:: RECORDS FOR THIS TASK

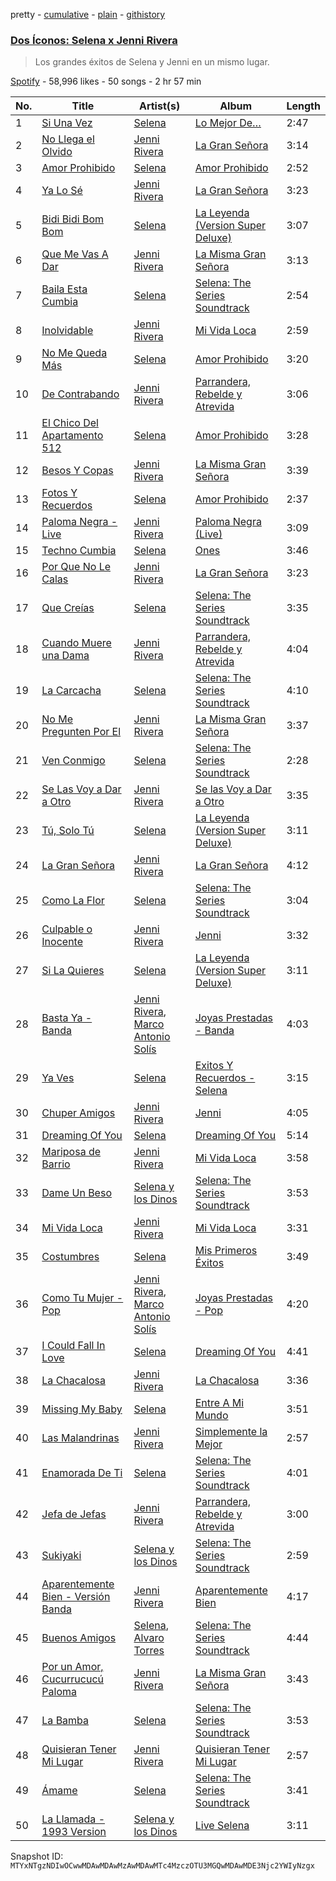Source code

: pretty - [cumulative](/playlists/cumulative/37i9dQZF1DWYTyUvRwFpCv.md) - [plain](/playlists/plain/37i9dQZF1DWYTyUvRwFpCv) - [githistory](https://github.githistory.xyz/mackorone/spotify-playlist-archive/blob/main/playlists/plain/37i9dQZF1DWYTyUvRwFpCv)

### [Dos Íconos: Selena x Jenni Rivera](https://open.spotify.com/playlist/37i9dQZF1DWYTyUvRwFpCv)

> Los grandes éxitos de Selena y Jenni en un mismo lugar.

[Spotify](https://open.spotify.com/user/spotify) - 58,996 likes - 50 songs - 2 hr 57 min

| No. | Title | Artist(s) | Album | Length |
|---|---|---|---|---|
| 1 | [Si Una Vez](https://open.spotify.com/track/6XFduBZIOMyOV8sCcHuYzb) | [Selena](https://open.spotify.com/artist/6IE6z7DcZIT4Ml3Fh5Ivch) | [Lo Mejor De…](https://open.spotify.com/album/2M4sLkOugMuMYosMaM0X6f) | 2:47 |
| 2 | [No Llega el Olvido](https://open.spotify.com/track/2l8QQVT6hYdnT79kKCU6p6) | [Jenni Rivera](https://open.spotify.com/artist/5c4wQaXkNDqSOTjqX4ExAu) | [La Gran Señora](https://open.spotify.com/album/6JpMhu4IR3A7gwjksos2Sa) | 3:14 |
| 3 | [Amor Prohibido](https://open.spotify.com/track/1kCewNSs909Xj1naXr36X8) | [Selena](https://open.spotify.com/artist/6IE6z7DcZIT4Ml3Fh5Ivch) | [Amor Prohibido](https://open.spotify.com/album/6iv9WTw1nhNxSsgKaxMp4E) | 2:52 |
| 4 | [Ya Lo Sé](https://open.spotify.com/track/4pIiKrGXCgTZOAFGJjCEvL) | [Jenni Rivera](https://open.spotify.com/artist/5c4wQaXkNDqSOTjqX4ExAu) | [La Gran Señora](https://open.spotify.com/album/6JpMhu4IR3A7gwjksos2Sa) | 3:23 |
| 5 | [Bidi Bidi Bom Bom](https://open.spotify.com/track/0o9Vr0BGIQPh32staLHcuU) | [Selena](https://open.spotify.com/artist/6IE6z7DcZIT4Ml3Fh5Ivch) | [La Leyenda \(Version Super Deluxe\)](https://open.spotify.com/album/058VOHYTS6kFauVUl6Eh03) | 3:07 |
| 6 | [Que Me Vas A Dar](https://open.spotify.com/track/2cHEC6i3gFLcWb5RMmyEzu) | [Jenni Rivera](https://open.spotify.com/artist/5c4wQaXkNDqSOTjqX4ExAu) | [La Misma Gran Señora](https://open.spotify.com/album/0RGtxX63R5YBrxJTZFtPU6) | 3:13 |
| 7 | [Baila Esta Cumbia](https://open.spotify.com/track/6NARL6C1RLFN05rfeAvDeG) | [Selena](https://open.spotify.com/artist/6IE6z7DcZIT4Ml3Fh5Ivch) | [Selena: The Series Soundtrack](https://open.spotify.com/album/4zKd7rKQ7dXKXEEGcRoFNN) | 2:54 |
| 8 | [Inolvidable](https://open.spotify.com/track/7bEZbS1gadU29L5eIwM2gM) | [Jenni Rivera](https://open.spotify.com/artist/5c4wQaXkNDqSOTjqX4ExAu) | [Mi Vida Loca](https://open.spotify.com/album/6T7KG6x0FdyEhDLaCJ1xmM) | 2:59 |
| 9 | [No Me Queda Más](https://open.spotify.com/track/1r28ZDlVxz24Rmy8Sq9REY) | [Selena](https://open.spotify.com/artist/6IE6z7DcZIT4Ml3Fh5Ivch) | [Amor Prohibido](https://open.spotify.com/album/6iv9WTw1nhNxSsgKaxMp4E) | 3:20 |
| 10 | [De Contrabando](https://open.spotify.com/track/3qIyYcE3nwAPOlXP6SSGPg) | [Jenni Rivera](https://open.spotify.com/artist/5c4wQaXkNDqSOTjqX4ExAu) | [Parrandera, Rebelde y Atrevida](https://open.spotify.com/album/2I50wzYim7XrZhBSrolmzs) | 3:06 |
| 11 | [El Chico Del Apartamento 512](https://open.spotify.com/track/1lh3TnDpfNBNfLfOWghNnp) | [Selena](https://open.spotify.com/artist/6IE6z7DcZIT4Ml3Fh5Ivch) | [Amor Prohibido](https://open.spotify.com/album/6iv9WTw1nhNxSsgKaxMp4E) | 3:28 |
| 12 | [Besos Y Copas](https://open.spotify.com/track/1Ph6FFrGY1CgXjwhQ3H38U) | [Jenni Rivera](https://open.spotify.com/artist/5c4wQaXkNDqSOTjqX4ExAu) | [La Misma Gran Señora](https://open.spotify.com/album/0RGtxX63R5YBrxJTZFtPU6) | 3:39 |
| 13 | [Fotos Y Recuerdos](https://open.spotify.com/track/0kQOWm8vYnQEb2gVWITaAA) | [Selena](https://open.spotify.com/artist/6IE6z7DcZIT4Ml3Fh5Ivch) | [Amor Prohibido](https://open.spotify.com/album/6iv9WTw1nhNxSsgKaxMp4E) | 2:37 |
| 14 | [Paloma Negra \- Live](https://open.spotify.com/track/7qeQeyEcYWISbz3DIHT1ke) | [Jenni Rivera](https://open.spotify.com/artist/5c4wQaXkNDqSOTjqX4ExAu) | [Paloma Negra \(Live\)](https://open.spotify.com/album/3OS6PLSZWePt0jDDq35M8C) | 3:09 |
| 15 | [Techno Cumbia](https://open.spotify.com/track/6M9FEVLhh9wQrsq2CUk6QR) | [Selena](https://open.spotify.com/artist/6IE6z7DcZIT4Ml3Fh5Ivch) | [Ones](https://open.spotify.com/album/4Djr1mj7dBvYElBFCLO6P6) | 3:46 |
| 16 | [Por Que No Le Calas](https://open.spotify.com/track/5iPUnVsuxuOsy6TNi3KnWx) | [Jenni Rivera](https://open.spotify.com/artist/5c4wQaXkNDqSOTjqX4ExAu) | [La Gran Señora](https://open.spotify.com/album/78I27AxTxuvAEWRfQLfcma) | 3:23 |
| 17 | [Que Creías](https://open.spotify.com/track/3iRksarurtwIGBmlZtq99S) | [Selena](https://open.spotify.com/artist/6IE6z7DcZIT4Ml3Fh5Ivch) | [Selena: The Series Soundtrack](https://open.spotify.com/album/4zKd7rKQ7dXKXEEGcRoFNN) | 3:35 |
| 18 | [Cuando Muere una Dama](https://open.spotify.com/track/2WDYkaIeWZOxdnp14Oa71G) | [Jenni Rivera](https://open.spotify.com/artist/5c4wQaXkNDqSOTjqX4ExAu) | [Parrandera, Rebelde y Atrevida](https://open.spotify.com/album/2I50wzYim7XrZhBSrolmzs) | 4:04 |
| 19 | [La Carcacha](https://open.spotify.com/track/0gnuZwgq63rIbQx2GZGbRY) | [Selena](https://open.spotify.com/artist/6IE6z7DcZIT4Ml3Fh5Ivch) | [Selena: The Series Soundtrack](https://open.spotify.com/album/4zKd7rKQ7dXKXEEGcRoFNN) | 4:10 |
| 20 | [No Me Pregunten Por El](https://open.spotify.com/track/14ZpjQxwh1PykMvaShgi8e) | [Jenni Rivera](https://open.spotify.com/artist/5c4wQaXkNDqSOTjqX4ExAu) | [La Misma Gran Señora](https://open.spotify.com/album/0RGtxX63R5YBrxJTZFtPU6) | 3:37 |
| 21 | [Ven Conmigo](https://open.spotify.com/track/1Ivebeb1orqVsI33fU0bsc) | [Selena](https://open.spotify.com/artist/6IE6z7DcZIT4Ml3Fh5Ivch) | [Selena: The Series Soundtrack](https://open.spotify.com/album/4zKd7rKQ7dXKXEEGcRoFNN) | 2:28 |
| 22 | [Se Las Voy a Dar a Otro](https://open.spotify.com/track/43BemmCZRTcjYDnT7HqJWW) | [Jenni Rivera](https://open.spotify.com/artist/5c4wQaXkNDqSOTjqX4ExAu) | [Se las Voy a Dar a Otro](https://open.spotify.com/album/2XGyVths5rK6LJEYO69Dum) | 3:35 |
| 23 | [Tú, Solo Tú](https://open.spotify.com/track/29WGydilDyujOwFpi8Ivr1) | [Selena](https://open.spotify.com/artist/6IE6z7DcZIT4Ml3Fh5Ivch) | [La Leyenda \(Version Super Deluxe\)](https://open.spotify.com/album/058VOHYTS6kFauVUl6Eh03) | 3:11 |
| 24 | [La Gran Señora](https://open.spotify.com/track/3Q9Q9rYI2hwYZNl0Mmc2FB) | [Jenni Rivera](https://open.spotify.com/artist/5c4wQaXkNDqSOTjqX4ExAu) | [La Gran Señora](https://open.spotify.com/album/6JpMhu4IR3A7gwjksos2Sa) | 4:12 |
| 25 | [Como La Flor](https://open.spotify.com/track/5CEm4zZF9bw06Z9jHSMELV) | [Selena](https://open.spotify.com/artist/6IE6z7DcZIT4Ml3Fh5Ivch) | [Selena: The Series Soundtrack](https://open.spotify.com/album/4zKd7rKQ7dXKXEEGcRoFNN) | 3:04 |
| 26 | [Culpable o Inocente](https://open.spotify.com/track/59AAuV11OFaL8VX98tLxYx) | [Jenni Rivera](https://open.spotify.com/artist/5c4wQaXkNDqSOTjqX4ExAu) | [Jenni](https://open.spotify.com/album/2TJAjnZKucKaS4CKX0O4Vh) | 3:32 |
| 27 | [Si La Quieres](https://open.spotify.com/track/35rQ37DZKFJ38whEQkygV9) | [Selena](https://open.spotify.com/artist/6IE6z7DcZIT4Ml3Fh5Ivch) | [La Leyenda \(Version Super Deluxe\)](https://open.spotify.com/album/058VOHYTS6kFauVUl6Eh03) | 3:11 |
| 28 | [Basta Ya \- Banda](https://open.spotify.com/track/51CruNPLETPjo5BV5k2MYt) | [Jenni Rivera](https://open.spotify.com/artist/5c4wQaXkNDqSOTjqX4ExAu), [Marco Antonio Solís](https://open.spotify.com/artist/3tJnB0s6c3oXPq1SCCavnd) | [Joyas Prestadas \- Banda](https://open.spotify.com/album/2S1InqamaQuotpISCqos3W) | 4:03 |
| 29 | [Ya Ves](https://open.spotify.com/track/6Dc2BbGqqIhxDvs0jcq6oh) | [Selena](https://open.spotify.com/artist/6IE6z7DcZIT4Ml3Fh5Ivch) | [Exitos Y Recuerdos \- Selena](https://open.spotify.com/album/1FCCWcbEQaxglbbAsZbjjk) | 3:15 |
| 30 | [Chuper Amigos](https://open.spotify.com/track/6h8oQHda1vXeex187OLud3) | [Jenni Rivera](https://open.spotify.com/artist/5c4wQaXkNDqSOTjqX4ExAu) | [Jenni](https://open.spotify.com/album/2TJAjnZKucKaS4CKX0O4Vh) | 4:05 |
| 31 | [Dreaming Of You](https://open.spotify.com/track/5EL8hqM8YQJHKKnzGdahly) | [Selena](https://open.spotify.com/artist/6IE6z7DcZIT4Ml3Fh5Ivch) | [Dreaming Of You](https://open.spotify.com/album/2IevUWpkZ9KUcr6ZhtklE0) | 5:14 |
| 32 | [Mariposa de Barrio](https://open.spotify.com/track/02ykJXbTaAyxPgaicIRxo4) | [Jenni Rivera](https://open.spotify.com/artist/5c4wQaXkNDqSOTjqX4ExAu) | [Mi Vida Loca](https://open.spotify.com/album/6T7KG6x0FdyEhDLaCJ1xmM) | 3:58 |
| 33 | [Dame Un Beso](https://open.spotify.com/track/0PSHdbCNLX0HTDgNojCSav) | [Selena y los Dinos](https://open.spotify.com/artist/1WwQf298ZQr1yX8L4wjXpy) | [Selena: The Series Soundtrack](https://open.spotify.com/album/4zKd7rKQ7dXKXEEGcRoFNN) | 3:53 |
| 34 | [Mi Vida Loca](https://open.spotify.com/track/1B9pWWgEJEb5YD8h1xnAjq) | [Jenni Rivera](https://open.spotify.com/artist/5c4wQaXkNDqSOTjqX4ExAu) | [Mi Vida Loca](https://open.spotify.com/album/6T7KG6x0FdyEhDLaCJ1xmM) | 3:31 |
| 35 | [Costumbres](https://open.spotify.com/track/4b7NywXvngCF1aB49IQLyC) | [Selena](https://open.spotify.com/artist/6IE6z7DcZIT4Ml3Fh5Ivch) | [Mis Primeros Éxitos](https://open.spotify.com/album/1j1baA236Z6dGkrXKAIAYU) | 3:49 |
| 36 | [Como Tu Mujer \- Pop](https://open.spotify.com/track/5im5eFZxOiXeUklQZXaqpR) | [Jenni Rivera](https://open.spotify.com/artist/5c4wQaXkNDqSOTjqX4ExAu), [Marco Antonio Solís](https://open.spotify.com/artist/3tJnB0s6c3oXPq1SCCavnd) | [Joyas Prestadas \- Pop](https://open.spotify.com/album/4PbG5KBpRl1ObRpMJ9oLF6) | 4:20 |
| 37 | [I Could Fall In Love](https://open.spotify.com/track/3ACQkIMv6nGYHRpPGyS4BK) | [Selena](https://open.spotify.com/artist/6IE6z7DcZIT4Ml3Fh5Ivch) | [Dreaming Of You](https://open.spotify.com/album/2IevUWpkZ9KUcr6ZhtklE0) | 4:41 |
| 38 | [La Chacalosa](https://open.spotify.com/track/150USNQZ2CCfh4KxRxG0CP) | [Jenni Rivera](https://open.spotify.com/artist/5c4wQaXkNDqSOTjqX4ExAu) | [La Chacalosa](https://open.spotify.com/album/29TlqFabnT9Rk8VIVWXypc) | 3:36 |
| 39 | [Missing My Baby](https://open.spotify.com/track/7qTljW3wfx3CM8oEQeB2cR) | [Selena](https://open.spotify.com/artist/6IE6z7DcZIT4Ml3Fh5Ivch) | [Entre A Mi Mundo](https://open.spotify.com/album/02fBX9fLFfOG2v33oZo73z) | 3:51 |
| 40 | [Las Malandrinas](https://open.spotify.com/track/4wtAL7gHDYlUlKarXla2hU) | [Jenni Rivera](https://open.spotify.com/artist/5c4wQaXkNDqSOTjqX4ExAu) | [Simplemente la Mejor](https://open.spotify.com/album/598e7UqBzKqD8st5MZbXwu) | 2:57 |
| 41 | [Enamorada De Ti](https://open.spotify.com/track/47GzRDebzUiqjo2pxdl0vd) | [Selena](https://open.spotify.com/artist/6IE6z7DcZIT4Ml3Fh5Ivch) | [Selena: The Series Soundtrack](https://open.spotify.com/album/4zKd7rKQ7dXKXEEGcRoFNN) | 4:01 |
| 42 | [Jefa de Jefas](https://open.spotify.com/track/6Lwdlm1EPGrlZhh9BrL415) | [Jenni Rivera](https://open.spotify.com/artist/5c4wQaXkNDqSOTjqX4ExAu) | [Parrandera, Rebelde y Atrevida](https://open.spotify.com/album/2I50wzYim7XrZhBSrolmzs) | 3:00 |
| 43 | [Sukiyaki](https://open.spotify.com/track/3m87egz5xtrrphsVjhkpSJ) | [Selena y los Dinos](https://open.spotify.com/artist/1WwQf298ZQr1yX8L4wjXpy) | [Selena: The Series Soundtrack](https://open.spotify.com/album/4zKd7rKQ7dXKXEEGcRoFNN) | 2:59 |
| 44 | [Aparentemente Bien \- Versión Banda](https://open.spotify.com/track/2nHekPOutiUg9MiCp74NjH) | [Jenni Rivera](https://open.spotify.com/artist/5c4wQaXkNDqSOTjqX4ExAu) | [Aparentemente Bien](https://open.spotify.com/album/1932flu69zKoy3j2Qgz0P2) | 4:17 |
| 45 | [Buenos Amigos](https://open.spotify.com/track/4G4L9a5uT1avSixNbGGEHl) | [Selena](https://open.spotify.com/artist/6IE6z7DcZIT4Ml3Fh5Ivch), [Alvaro Torres](https://open.spotify.com/artist/7p5DVejD1eXP8GO6clYQlE) | [Selena: The Series Soundtrack](https://open.spotify.com/album/4zKd7rKQ7dXKXEEGcRoFNN) | 4:44 |
| 46 | [Por un Amor, Cucurrucucú Paloma](https://open.spotify.com/track/149YkaDRIByCYvyWU8WzKL) | [Jenni Rivera](https://open.spotify.com/artist/5c4wQaXkNDqSOTjqX4ExAu) | [La Misma Gran Señora](https://open.spotify.com/album/4JckvbYfeoqro9OfNM87y5) | 3:43 |
| 47 | [La Bamba](https://open.spotify.com/track/2JKwqmTIKneOIwZCd4seTh) | [Selena](https://open.spotify.com/artist/6IE6z7DcZIT4Ml3Fh5Ivch) | [Selena: The Series Soundtrack](https://open.spotify.com/album/4zKd7rKQ7dXKXEEGcRoFNN) | 3:53 |
| 48 | [Quisieran Tener Mi Lugar](https://open.spotify.com/track/768fXYUtL5UUDEC2UvOJTN) | [Jenni Rivera](https://open.spotify.com/artist/5c4wQaXkNDqSOTjqX4ExAu) | [Quisieran Tener Mi Lugar](https://open.spotify.com/album/0kg1rb7cl4qpi5jidLc1aT) | 2:57 |
| 49 | [Ámame](https://open.spotify.com/track/4rBTKVhIQZpFQPeF1oM3yP) | [Selena](https://open.spotify.com/artist/6IE6z7DcZIT4Ml3Fh5Ivch) | [Selena: The Series Soundtrack](https://open.spotify.com/album/4zKd7rKQ7dXKXEEGcRoFNN) | 3:41 |
| 50 | [La Llamada \- 1993 Version](https://open.spotify.com/track/3LKORQbpEWTGrNRz3EX5VZ) | [Selena y los Dinos](https://open.spotify.com/artist/1WwQf298ZQr1yX8L4wjXpy) | [Live Selena](https://open.spotify.com/album/6rB0AIlPFH1GXEHtA7d7Ck) | 3:11 |

Snapshot ID: `MTYxNTgzNDIwOCwwMDAwMDAwMzAwMDAwMTc4MzczOTU3MGQwMDAwMDE3Njc2YWIyNzgx`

::::

PROBLEM – Edit the rows from the start through the line that contains "[Spotify](https://open.spotify.com/user/spotify) - 58,996", changing "likes" to "followers" and keeping everything else the same. Leave the pictures out of your answer.

RESULT OF THE EXERCISE –
Source code

: pretty - [cumulative](/playlists/cumulative/37i9dQZF1DWYTyUvRwFpCv.md) - [plain](/playlists/plain/37i9dQZF1DWYTyUvRwFpCv) - [githistory](https://github.githistory.xyz/mackorone/spotify-playlist-archive/blob/main/playlists/plain/37i9dQZF1DWYTyUvRwFpCv)

### [Dos Íconos: Selena x Jenni Rivera](https://open.spotify.com/playlist/37i9dQZF1DWYTyUvRwFpCv)

> Los grandes éxitos de Selena y Jenni en un mismo lugar.

[Spotify](https://open.spotify.com/user/spotify) - 58,996 followers - 50 songs - 2 hr 57 min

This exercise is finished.